Spaghetti with Lemon, Capers and Olives

All the freshness of flavor and bright yellow colors that beckon the spring air to stay. This gluten-free, nut-free and vegan recipe is high in protein, full of important nutrients and can be ready in under 20 minutes. Suitable for even the most beginner of cooks, it is made from ingredients often kept on-hand and makes for simple weeknight meal prep. 

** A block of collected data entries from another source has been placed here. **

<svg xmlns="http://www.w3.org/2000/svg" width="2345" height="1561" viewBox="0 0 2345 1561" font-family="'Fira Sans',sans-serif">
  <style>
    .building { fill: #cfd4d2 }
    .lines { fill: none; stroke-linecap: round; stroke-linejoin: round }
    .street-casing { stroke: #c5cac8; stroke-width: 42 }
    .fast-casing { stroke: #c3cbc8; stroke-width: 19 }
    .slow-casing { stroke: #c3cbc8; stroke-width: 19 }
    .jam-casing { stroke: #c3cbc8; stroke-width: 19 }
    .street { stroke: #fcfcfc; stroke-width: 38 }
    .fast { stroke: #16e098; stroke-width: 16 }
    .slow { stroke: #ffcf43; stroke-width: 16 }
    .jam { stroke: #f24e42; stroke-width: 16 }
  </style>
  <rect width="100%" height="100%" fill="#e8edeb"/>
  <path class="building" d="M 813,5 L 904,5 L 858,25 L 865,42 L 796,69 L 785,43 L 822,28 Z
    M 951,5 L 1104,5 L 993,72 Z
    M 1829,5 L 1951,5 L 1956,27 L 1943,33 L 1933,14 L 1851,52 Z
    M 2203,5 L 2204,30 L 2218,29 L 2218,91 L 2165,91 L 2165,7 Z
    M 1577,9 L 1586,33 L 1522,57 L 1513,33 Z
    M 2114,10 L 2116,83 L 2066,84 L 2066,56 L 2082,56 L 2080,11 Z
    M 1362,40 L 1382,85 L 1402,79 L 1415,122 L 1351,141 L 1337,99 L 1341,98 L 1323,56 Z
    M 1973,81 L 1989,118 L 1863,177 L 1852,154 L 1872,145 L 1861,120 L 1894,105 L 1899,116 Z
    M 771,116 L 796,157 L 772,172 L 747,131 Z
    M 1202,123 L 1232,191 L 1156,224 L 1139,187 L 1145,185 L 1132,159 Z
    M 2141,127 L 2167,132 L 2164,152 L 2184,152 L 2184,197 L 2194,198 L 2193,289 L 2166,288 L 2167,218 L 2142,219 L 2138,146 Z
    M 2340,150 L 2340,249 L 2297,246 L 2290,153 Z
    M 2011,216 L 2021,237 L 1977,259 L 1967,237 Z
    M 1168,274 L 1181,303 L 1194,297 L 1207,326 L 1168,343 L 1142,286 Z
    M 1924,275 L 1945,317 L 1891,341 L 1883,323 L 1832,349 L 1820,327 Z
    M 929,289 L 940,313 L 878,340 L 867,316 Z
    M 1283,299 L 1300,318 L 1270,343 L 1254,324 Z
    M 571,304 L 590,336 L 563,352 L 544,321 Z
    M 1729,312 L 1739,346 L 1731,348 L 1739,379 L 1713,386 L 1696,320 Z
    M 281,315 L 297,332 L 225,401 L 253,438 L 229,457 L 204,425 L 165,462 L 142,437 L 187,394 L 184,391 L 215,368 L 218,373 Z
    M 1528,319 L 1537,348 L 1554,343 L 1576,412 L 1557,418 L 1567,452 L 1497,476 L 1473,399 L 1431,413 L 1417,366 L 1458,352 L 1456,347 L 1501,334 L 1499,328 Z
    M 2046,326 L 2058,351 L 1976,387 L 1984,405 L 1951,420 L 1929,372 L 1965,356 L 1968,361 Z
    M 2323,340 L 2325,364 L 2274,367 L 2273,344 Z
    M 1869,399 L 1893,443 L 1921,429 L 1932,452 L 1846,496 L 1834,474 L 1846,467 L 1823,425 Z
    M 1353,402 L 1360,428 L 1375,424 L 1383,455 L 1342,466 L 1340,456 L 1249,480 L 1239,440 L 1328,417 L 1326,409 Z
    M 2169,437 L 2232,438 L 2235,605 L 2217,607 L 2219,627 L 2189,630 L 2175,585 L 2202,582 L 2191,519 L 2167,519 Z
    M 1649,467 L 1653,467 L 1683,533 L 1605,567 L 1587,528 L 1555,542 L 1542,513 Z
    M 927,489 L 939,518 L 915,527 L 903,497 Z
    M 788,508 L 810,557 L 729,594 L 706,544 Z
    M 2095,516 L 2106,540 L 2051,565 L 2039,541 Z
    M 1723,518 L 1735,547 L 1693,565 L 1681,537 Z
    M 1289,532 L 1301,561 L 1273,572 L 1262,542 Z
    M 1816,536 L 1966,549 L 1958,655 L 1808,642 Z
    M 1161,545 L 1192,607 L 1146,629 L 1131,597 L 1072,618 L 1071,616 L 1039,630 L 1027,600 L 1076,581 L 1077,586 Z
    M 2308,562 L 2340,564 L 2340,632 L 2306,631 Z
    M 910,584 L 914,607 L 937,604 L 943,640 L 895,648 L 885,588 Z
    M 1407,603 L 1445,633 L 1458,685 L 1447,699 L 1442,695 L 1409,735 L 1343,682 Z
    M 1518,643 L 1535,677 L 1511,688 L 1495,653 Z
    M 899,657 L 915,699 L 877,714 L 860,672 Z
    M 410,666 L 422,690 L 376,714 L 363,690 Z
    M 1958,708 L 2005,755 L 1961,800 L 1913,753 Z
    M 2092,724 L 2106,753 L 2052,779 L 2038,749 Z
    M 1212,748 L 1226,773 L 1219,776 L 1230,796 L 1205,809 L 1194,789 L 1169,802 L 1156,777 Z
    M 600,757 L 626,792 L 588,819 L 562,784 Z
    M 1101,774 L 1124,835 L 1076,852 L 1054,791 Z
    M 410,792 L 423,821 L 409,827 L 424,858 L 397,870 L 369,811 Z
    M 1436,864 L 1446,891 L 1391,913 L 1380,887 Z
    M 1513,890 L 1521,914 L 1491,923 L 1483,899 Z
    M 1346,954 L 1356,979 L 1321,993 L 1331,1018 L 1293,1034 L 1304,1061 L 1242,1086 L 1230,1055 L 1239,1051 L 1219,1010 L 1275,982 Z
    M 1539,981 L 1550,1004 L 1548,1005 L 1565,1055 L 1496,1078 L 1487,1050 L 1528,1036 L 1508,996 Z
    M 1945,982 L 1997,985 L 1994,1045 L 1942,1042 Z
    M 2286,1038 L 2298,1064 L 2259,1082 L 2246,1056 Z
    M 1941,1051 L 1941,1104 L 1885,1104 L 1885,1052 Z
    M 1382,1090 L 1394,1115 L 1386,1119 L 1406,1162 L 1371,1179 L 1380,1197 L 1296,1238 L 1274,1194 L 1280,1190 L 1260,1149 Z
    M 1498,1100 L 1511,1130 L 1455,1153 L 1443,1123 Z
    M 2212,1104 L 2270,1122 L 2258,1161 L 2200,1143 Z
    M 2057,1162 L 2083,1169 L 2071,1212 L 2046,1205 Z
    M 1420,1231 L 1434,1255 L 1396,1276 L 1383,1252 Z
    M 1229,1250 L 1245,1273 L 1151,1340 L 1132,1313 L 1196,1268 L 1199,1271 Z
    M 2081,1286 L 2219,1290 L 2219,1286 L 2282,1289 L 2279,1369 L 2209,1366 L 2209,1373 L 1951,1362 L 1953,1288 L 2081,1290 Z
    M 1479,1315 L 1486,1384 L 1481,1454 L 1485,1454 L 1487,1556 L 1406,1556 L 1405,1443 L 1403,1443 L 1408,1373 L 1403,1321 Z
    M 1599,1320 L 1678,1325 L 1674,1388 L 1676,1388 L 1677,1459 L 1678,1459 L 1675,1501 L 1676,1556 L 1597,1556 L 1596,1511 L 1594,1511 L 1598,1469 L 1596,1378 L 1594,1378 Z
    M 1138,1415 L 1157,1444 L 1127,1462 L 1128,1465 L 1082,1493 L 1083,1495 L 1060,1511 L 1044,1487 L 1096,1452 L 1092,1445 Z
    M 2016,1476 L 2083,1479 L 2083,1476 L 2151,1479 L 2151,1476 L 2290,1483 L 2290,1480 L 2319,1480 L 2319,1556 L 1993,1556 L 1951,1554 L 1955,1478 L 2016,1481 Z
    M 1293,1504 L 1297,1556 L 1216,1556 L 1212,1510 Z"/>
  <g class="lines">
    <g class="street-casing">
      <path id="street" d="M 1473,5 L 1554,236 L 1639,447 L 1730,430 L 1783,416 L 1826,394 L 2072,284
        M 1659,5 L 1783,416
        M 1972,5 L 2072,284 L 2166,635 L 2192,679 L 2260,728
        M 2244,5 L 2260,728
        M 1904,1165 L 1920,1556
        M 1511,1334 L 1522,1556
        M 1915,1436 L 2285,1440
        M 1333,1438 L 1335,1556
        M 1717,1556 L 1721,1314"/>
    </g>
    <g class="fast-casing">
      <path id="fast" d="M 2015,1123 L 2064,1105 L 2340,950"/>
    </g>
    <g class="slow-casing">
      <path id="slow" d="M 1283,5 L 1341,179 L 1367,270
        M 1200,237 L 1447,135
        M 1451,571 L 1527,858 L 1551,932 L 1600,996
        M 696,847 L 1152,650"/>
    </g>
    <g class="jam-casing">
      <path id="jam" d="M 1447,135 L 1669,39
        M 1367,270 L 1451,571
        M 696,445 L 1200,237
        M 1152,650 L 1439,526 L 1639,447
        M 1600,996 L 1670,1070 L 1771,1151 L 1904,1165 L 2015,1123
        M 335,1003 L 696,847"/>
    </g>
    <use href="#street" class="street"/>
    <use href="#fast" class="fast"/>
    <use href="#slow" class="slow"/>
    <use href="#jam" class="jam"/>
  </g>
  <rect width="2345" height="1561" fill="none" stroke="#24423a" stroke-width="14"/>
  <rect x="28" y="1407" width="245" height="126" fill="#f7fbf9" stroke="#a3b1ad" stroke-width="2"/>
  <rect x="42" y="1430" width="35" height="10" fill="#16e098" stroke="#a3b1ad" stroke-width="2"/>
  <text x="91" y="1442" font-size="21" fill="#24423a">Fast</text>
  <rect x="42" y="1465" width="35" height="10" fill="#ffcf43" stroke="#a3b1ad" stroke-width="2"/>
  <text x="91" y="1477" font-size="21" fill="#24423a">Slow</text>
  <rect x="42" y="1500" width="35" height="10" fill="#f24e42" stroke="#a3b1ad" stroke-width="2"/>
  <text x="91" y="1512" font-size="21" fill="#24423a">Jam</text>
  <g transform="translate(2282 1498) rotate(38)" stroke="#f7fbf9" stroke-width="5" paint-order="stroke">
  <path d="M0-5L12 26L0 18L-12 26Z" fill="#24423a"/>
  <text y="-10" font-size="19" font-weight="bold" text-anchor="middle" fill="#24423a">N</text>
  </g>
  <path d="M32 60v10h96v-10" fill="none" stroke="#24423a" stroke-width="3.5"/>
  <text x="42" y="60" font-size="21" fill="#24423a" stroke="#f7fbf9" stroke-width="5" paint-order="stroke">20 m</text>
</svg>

Spaghetti with Lemon, Capers and Olives

  • Prep Time:  10 minutes
  • Cook Time: 7 minutes
  • Total Time:  17-20 minutes
  • Course: Dinner
  • Cuisine: Italian
  • Servings:  4

Ingredients:

  • 1 Package Chickapea Spaghetti
  • 1 Tbsp salt, (for cooking pasta)
  • ½ cup green olives, (pitted or pimento olives of high quality with sharp flavor), chopped
  • 1 lemon, zest of
  • 1 lemon, juice of
  • ½ cup extra virgin olive oil
  • 2 Tbsp capers, drained and diced
  • 1 large clove of garlic, minced
  • 1 tsp Italian herb mix
  • 1/8 tsp crushed red pepper flakes
  • Finishing salt to taste

Instructions:

  1. Prepare Chickapea spaghetti to package specifications, (heat 16 cups of water in a large pot over high heat until boiling. Add pasta and 1 Tbsp of salt to the water, decrease heat to maintain a gentle boil. Stir and cook pasta for 7 minutes).
  2. Drain the pasta and rinse with warm water.
  3. Transfer the pasta to a clean bowl.
  4. In a small bowl combine the green olives, lemon zest, lemon juice, extra virgin olive oil, capers, garlic, Italian herbs and red pepper flakes. Mix well.
  5. Pour the olive and lemon dressing over the pasta and stir to combine.
  6. Allow the flavors to mix and marinate for at least 10 minutes prior to plating.
  7. Transfer the pasta to serving plates and top with desired amount of finishing salt over each portion.
  8. Enjoy!

Recipe Notes:

  • High quality ingredients with fresh flavors are the real key to this recipe. Avoid jar lemon juice and pre-cut olives.